WHAT TO PRODUCE: An exact retyping of all lines below is the answer; pictures do not belong in it.

INPUT DATA:
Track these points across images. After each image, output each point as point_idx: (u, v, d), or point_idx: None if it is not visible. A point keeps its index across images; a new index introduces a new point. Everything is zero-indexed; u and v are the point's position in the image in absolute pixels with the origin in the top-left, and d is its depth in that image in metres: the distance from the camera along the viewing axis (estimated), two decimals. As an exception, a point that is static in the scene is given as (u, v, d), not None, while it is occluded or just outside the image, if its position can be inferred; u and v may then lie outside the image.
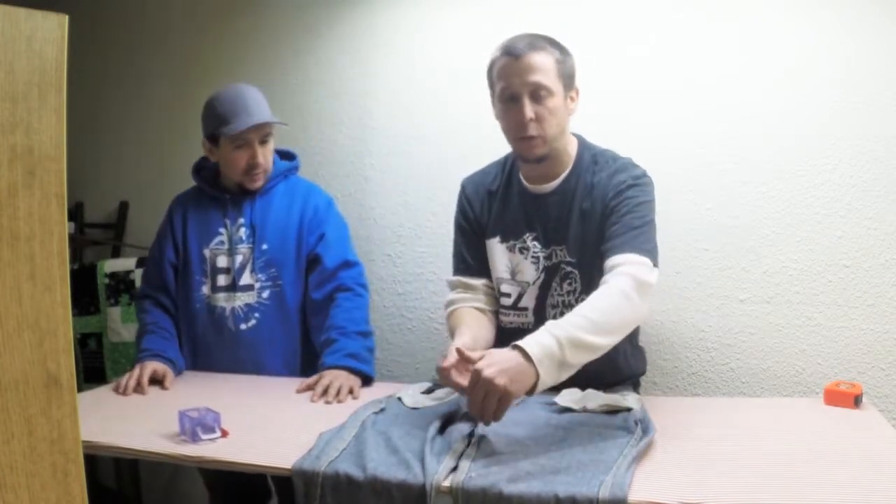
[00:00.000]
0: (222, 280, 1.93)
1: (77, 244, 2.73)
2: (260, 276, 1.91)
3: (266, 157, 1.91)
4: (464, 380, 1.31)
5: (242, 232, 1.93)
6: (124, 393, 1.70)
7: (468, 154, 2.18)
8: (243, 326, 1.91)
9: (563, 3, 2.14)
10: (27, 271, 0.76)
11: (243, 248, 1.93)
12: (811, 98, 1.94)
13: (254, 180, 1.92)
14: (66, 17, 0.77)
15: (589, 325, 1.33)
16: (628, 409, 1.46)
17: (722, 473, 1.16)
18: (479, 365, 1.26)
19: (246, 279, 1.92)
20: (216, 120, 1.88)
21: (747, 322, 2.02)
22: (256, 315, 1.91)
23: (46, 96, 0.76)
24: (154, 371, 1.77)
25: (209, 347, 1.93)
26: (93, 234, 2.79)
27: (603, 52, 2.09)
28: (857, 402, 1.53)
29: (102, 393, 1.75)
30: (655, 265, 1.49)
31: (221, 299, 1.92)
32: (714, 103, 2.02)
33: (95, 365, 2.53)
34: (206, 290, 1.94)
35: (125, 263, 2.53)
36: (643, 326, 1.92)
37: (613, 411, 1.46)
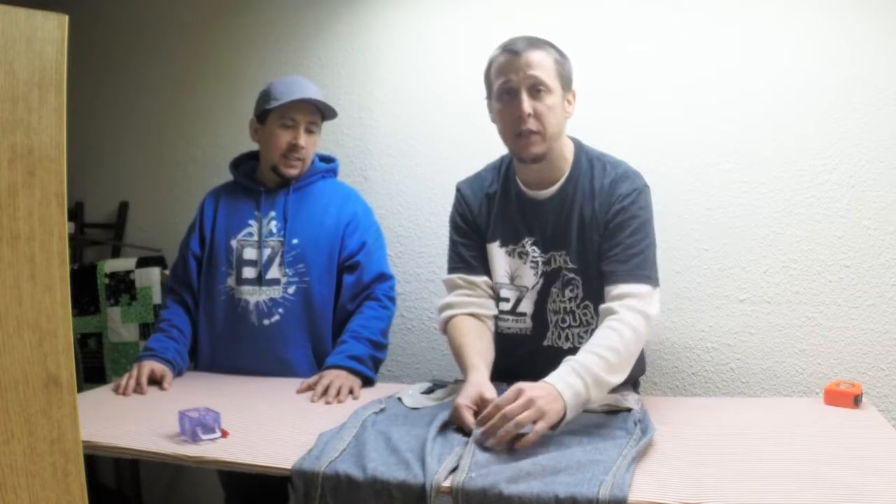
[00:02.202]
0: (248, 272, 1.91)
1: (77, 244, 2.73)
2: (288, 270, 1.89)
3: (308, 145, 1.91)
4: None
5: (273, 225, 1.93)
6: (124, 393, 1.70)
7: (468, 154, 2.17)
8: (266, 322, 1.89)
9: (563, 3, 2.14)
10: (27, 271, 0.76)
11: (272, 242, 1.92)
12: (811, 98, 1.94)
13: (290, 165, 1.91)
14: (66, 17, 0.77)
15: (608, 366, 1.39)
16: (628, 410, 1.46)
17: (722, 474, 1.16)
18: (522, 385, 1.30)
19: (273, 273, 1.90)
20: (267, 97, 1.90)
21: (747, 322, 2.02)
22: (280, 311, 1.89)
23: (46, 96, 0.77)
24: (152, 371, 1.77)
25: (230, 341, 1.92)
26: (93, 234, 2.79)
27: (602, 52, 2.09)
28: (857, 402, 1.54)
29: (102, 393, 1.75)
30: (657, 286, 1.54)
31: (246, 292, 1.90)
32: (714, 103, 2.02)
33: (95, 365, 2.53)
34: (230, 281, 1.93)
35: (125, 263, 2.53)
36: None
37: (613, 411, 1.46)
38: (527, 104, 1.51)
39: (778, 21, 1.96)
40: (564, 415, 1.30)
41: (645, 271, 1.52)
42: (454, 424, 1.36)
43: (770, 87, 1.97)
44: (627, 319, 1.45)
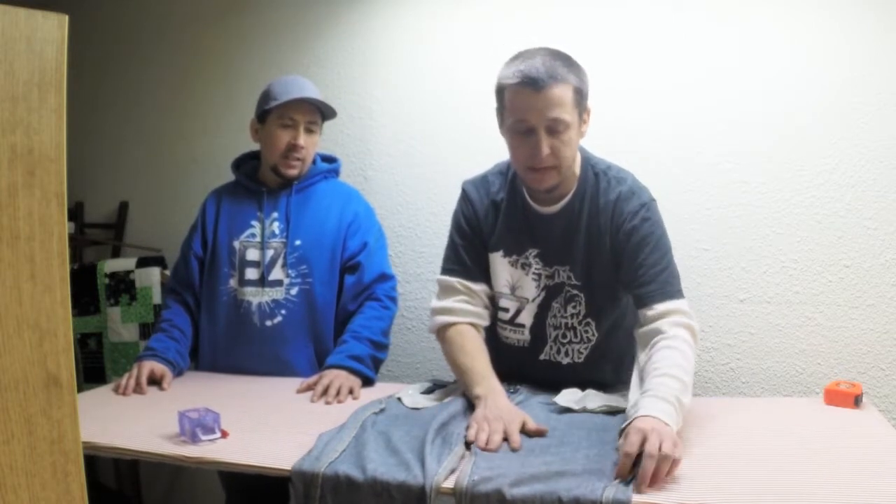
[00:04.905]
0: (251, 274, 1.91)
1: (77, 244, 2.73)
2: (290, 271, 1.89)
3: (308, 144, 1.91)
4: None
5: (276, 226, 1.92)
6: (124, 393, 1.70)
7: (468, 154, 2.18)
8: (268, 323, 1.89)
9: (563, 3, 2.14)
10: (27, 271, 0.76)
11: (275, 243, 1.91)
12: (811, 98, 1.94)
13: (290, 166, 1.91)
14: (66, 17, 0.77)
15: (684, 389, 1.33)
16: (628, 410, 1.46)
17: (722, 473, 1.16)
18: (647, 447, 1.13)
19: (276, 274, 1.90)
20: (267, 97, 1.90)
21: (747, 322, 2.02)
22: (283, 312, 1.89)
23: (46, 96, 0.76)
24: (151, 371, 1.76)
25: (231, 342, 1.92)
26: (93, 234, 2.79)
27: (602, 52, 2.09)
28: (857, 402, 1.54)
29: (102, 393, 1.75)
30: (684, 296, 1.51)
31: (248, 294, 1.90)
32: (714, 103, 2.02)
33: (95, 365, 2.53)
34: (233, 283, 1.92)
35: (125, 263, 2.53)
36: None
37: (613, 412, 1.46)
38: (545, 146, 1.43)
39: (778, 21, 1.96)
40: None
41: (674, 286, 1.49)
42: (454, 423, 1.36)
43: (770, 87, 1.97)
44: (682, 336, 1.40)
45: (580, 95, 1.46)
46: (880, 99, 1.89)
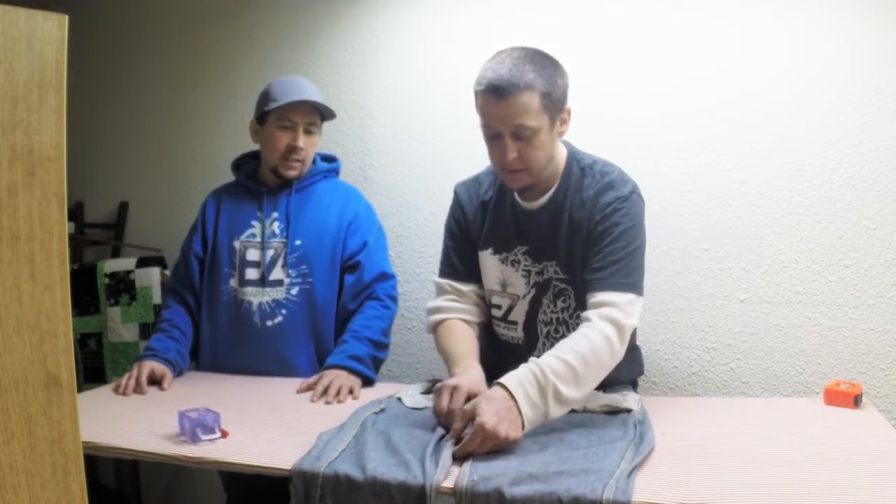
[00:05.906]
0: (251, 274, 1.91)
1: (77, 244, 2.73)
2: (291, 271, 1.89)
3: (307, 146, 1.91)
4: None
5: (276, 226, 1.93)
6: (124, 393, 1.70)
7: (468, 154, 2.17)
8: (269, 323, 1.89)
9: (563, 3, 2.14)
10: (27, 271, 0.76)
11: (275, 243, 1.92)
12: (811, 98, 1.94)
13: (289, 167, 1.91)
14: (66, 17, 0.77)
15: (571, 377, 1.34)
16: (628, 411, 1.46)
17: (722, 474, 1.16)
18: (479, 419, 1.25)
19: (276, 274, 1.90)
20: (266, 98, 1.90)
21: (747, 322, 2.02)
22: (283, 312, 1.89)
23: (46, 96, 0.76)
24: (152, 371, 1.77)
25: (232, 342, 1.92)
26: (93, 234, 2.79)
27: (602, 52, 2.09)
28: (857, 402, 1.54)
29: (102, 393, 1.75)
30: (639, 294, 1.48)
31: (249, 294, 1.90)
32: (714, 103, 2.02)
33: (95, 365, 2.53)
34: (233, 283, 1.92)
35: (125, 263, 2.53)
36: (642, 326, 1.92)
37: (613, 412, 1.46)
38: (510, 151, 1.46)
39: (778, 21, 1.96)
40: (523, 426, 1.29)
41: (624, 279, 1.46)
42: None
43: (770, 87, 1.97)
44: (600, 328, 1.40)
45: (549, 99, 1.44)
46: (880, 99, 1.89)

EXERCISE RESULT:
Track these points across images. After each image, output each point as point_idx: (u, v, d), or point_idx: None if it is not visible. A point keeps its index across images; a new index introduces a new point. Everything is zero-indexed; u and v are the point's position in the image in absolute pixels with the origin in the top-left, and d is its depth in that image in metres: the distance from the camera along the viewing axis (estimated), two decimals. As an exception, a point that is static in the scene is given as (u, v, d), not None, while it is occluded or just outside the image, if its position can be inferred; u and v may then lie outside the image.
[00:00.000]
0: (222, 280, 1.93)
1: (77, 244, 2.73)
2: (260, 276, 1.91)
3: (266, 157, 1.91)
4: (464, 380, 1.31)
5: (242, 232, 1.93)
6: (124, 393, 1.70)
7: (468, 154, 2.18)
8: (243, 326, 1.91)
9: (563, 3, 2.14)
10: (27, 271, 0.76)
11: (243, 248, 1.93)
12: (811, 98, 1.94)
13: (254, 180, 1.92)
14: (66, 17, 0.77)
15: (589, 325, 1.33)
16: (628, 409, 1.46)
17: (722, 473, 1.16)
18: (479, 365, 1.26)
19: (246, 279, 1.92)
20: (216, 120, 1.88)
21: (747, 322, 2.02)
22: (256, 315, 1.91)
23: (46, 96, 0.76)
24: (154, 371, 1.77)
25: (209, 347, 1.93)
26: (93, 234, 2.79)
27: (603, 52, 2.09)
28: (857, 402, 1.53)
29: (102, 393, 1.75)
30: (655, 265, 1.49)
31: (221, 299, 1.92)
32: (714, 103, 2.02)
33: (95, 365, 2.53)
34: (206, 290, 1.94)
35: (125, 263, 2.53)
36: (643, 326, 1.92)
37: (613, 411, 1.46)
[00:02.202]
0: (248, 272, 1.91)
1: (77, 244, 2.73)
2: (288, 270, 1.89)
3: (308, 145, 1.91)
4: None
5: (273, 225, 1.93)
6: (124, 393, 1.70)
7: (468, 154, 2.17)
8: (266, 322, 1.89)
9: (563, 3, 2.14)
10: (27, 271, 0.76)
11: (272, 242, 1.92)
12: (811, 98, 1.94)
13: (290, 165, 1.91)
14: (66, 17, 0.77)
15: (608, 366, 1.39)
16: (628, 410, 1.46)
17: (722, 474, 1.16)
18: (522, 385, 1.30)
19: (273, 273, 1.90)
20: (267, 97, 1.90)
21: (747, 322, 2.02)
22: (280, 311, 1.89)
23: (46, 96, 0.77)
24: (152, 371, 1.77)
25: (230, 341, 1.92)
26: (93, 234, 2.79)
27: (602, 52, 2.09)
28: (857, 402, 1.54)
29: (102, 393, 1.75)
30: (657, 286, 1.54)
31: (246, 292, 1.90)
32: (714, 103, 2.02)
33: (95, 365, 2.53)
34: (230, 281, 1.93)
35: (125, 263, 2.53)
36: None
37: (613, 411, 1.46)
38: (527, 104, 1.51)
39: (778, 21, 1.96)
40: (564, 415, 1.30)
41: (645, 271, 1.52)
42: (454, 424, 1.36)
43: (770, 87, 1.97)
44: (627, 319, 1.45)
[00:04.905]
0: (251, 274, 1.91)
1: (77, 244, 2.73)
2: (290, 271, 1.89)
3: (308, 144, 1.91)
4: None
5: (276, 226, 1.92)
6: (124, 393, 1.70)
7: (468, 154, 2.18)
8: (268, 323, 1.89)
9: (563, 3, 2.14)
10: (27, 271, 0.76)
11: (275, 243, 1.91)
12: (811, 98, 1.94)
13: (290, 166, 1.91)
14: (66, 17, 0.77)
15: (684, 389, 1.33)
16: (628, 410, 1.46)
17: (722, 473, 1.16)
18: (647, 447, 1.13)
19: (276, 274, 1.90)
20: (267, 97, 1.90)
21: (747, 322, 2.02)
22: (283, 312, 1.89)
23: (46, 96, 0.76)
24: (151, 371, 1.76)
25: (231, 342, 1.92)
26: (93, 234, 2.79)
27: (602, 52, 2.09)
28: (857, 402, 1.54)
29: (102, 393, 1.75)
30: (684, 296, 1.51)
31: (248, 294, 1.90)
32: (714, 103, 2.02)
33: (95, 365, 2.53)
34: (233, 283, 1.92)
35: (125, 263, 2.53)
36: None
37: (613, 412, 1.46)
38: (545, 146, 1.43)
39: (778, 21, 1.96)
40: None
41: (674, 286, 1.49)
42: (454, 423, 1.36)
43: (770, 87, 1.97)
44: (682, 336, 1.40)
45: (580, 95, 1.46)
46: (880, 99, 1.89)
[00:05.906]
0: (251, 274, 1.91)
1: (77, 244, 2.73)
2: (291, 271, 1.89)
3: (307, 146, 1.91)
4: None
5: (276, 226, 1.93)
6: (124, 393, 1.70)
7: (468, 154, 2.17)
8: (269, 323, 1.89)
9: (563, 3, 2.14)
10: (27, 271, 0.76)
11: (275, 243, 1.92)
12: (811, 98, 1.94)
13: (289, 167, 1.91)
14: (66, 17, 0.77)
15: (571, 377, 1.34)
16: (628, 411, 1.46)
17: (722, 474, 1.16)
18: (479, 419, 1.25)
19: (276, 274, 1.90)
20: (266, 98, 1.90)
21: (747, 322, 2.02)
22: (283, 312, 1.89)
23: (46, 96, 0.76)
24: (152, 371, 1.77)
25: (232, 342, 1.92)
26: (93, 234, 2.79)
27: (602, 52, 2.09)
28: (857, 402, 1.54)
29: (102, 393, 1.75)
30: (639, 294, 1.48)
31: (249, 294, 1.90)
32: (714, 103, 2.02)
33: (95, 365, 2.53)
34: (233, 283, 1.92)
35: (125, 263, 2.53)
36: (642, 326, 1.92)
37: (613, 412, 1.46)
38: (510, 151, 1.46)
39: (778, 21, 1.96)
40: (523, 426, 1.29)
41: (624, 279, 1.46)
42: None
43: (770, 87, 1.97)
44: (600, 328, 1.40)
45: (549, 99, 1.44)
46: (880, 99, 1.89)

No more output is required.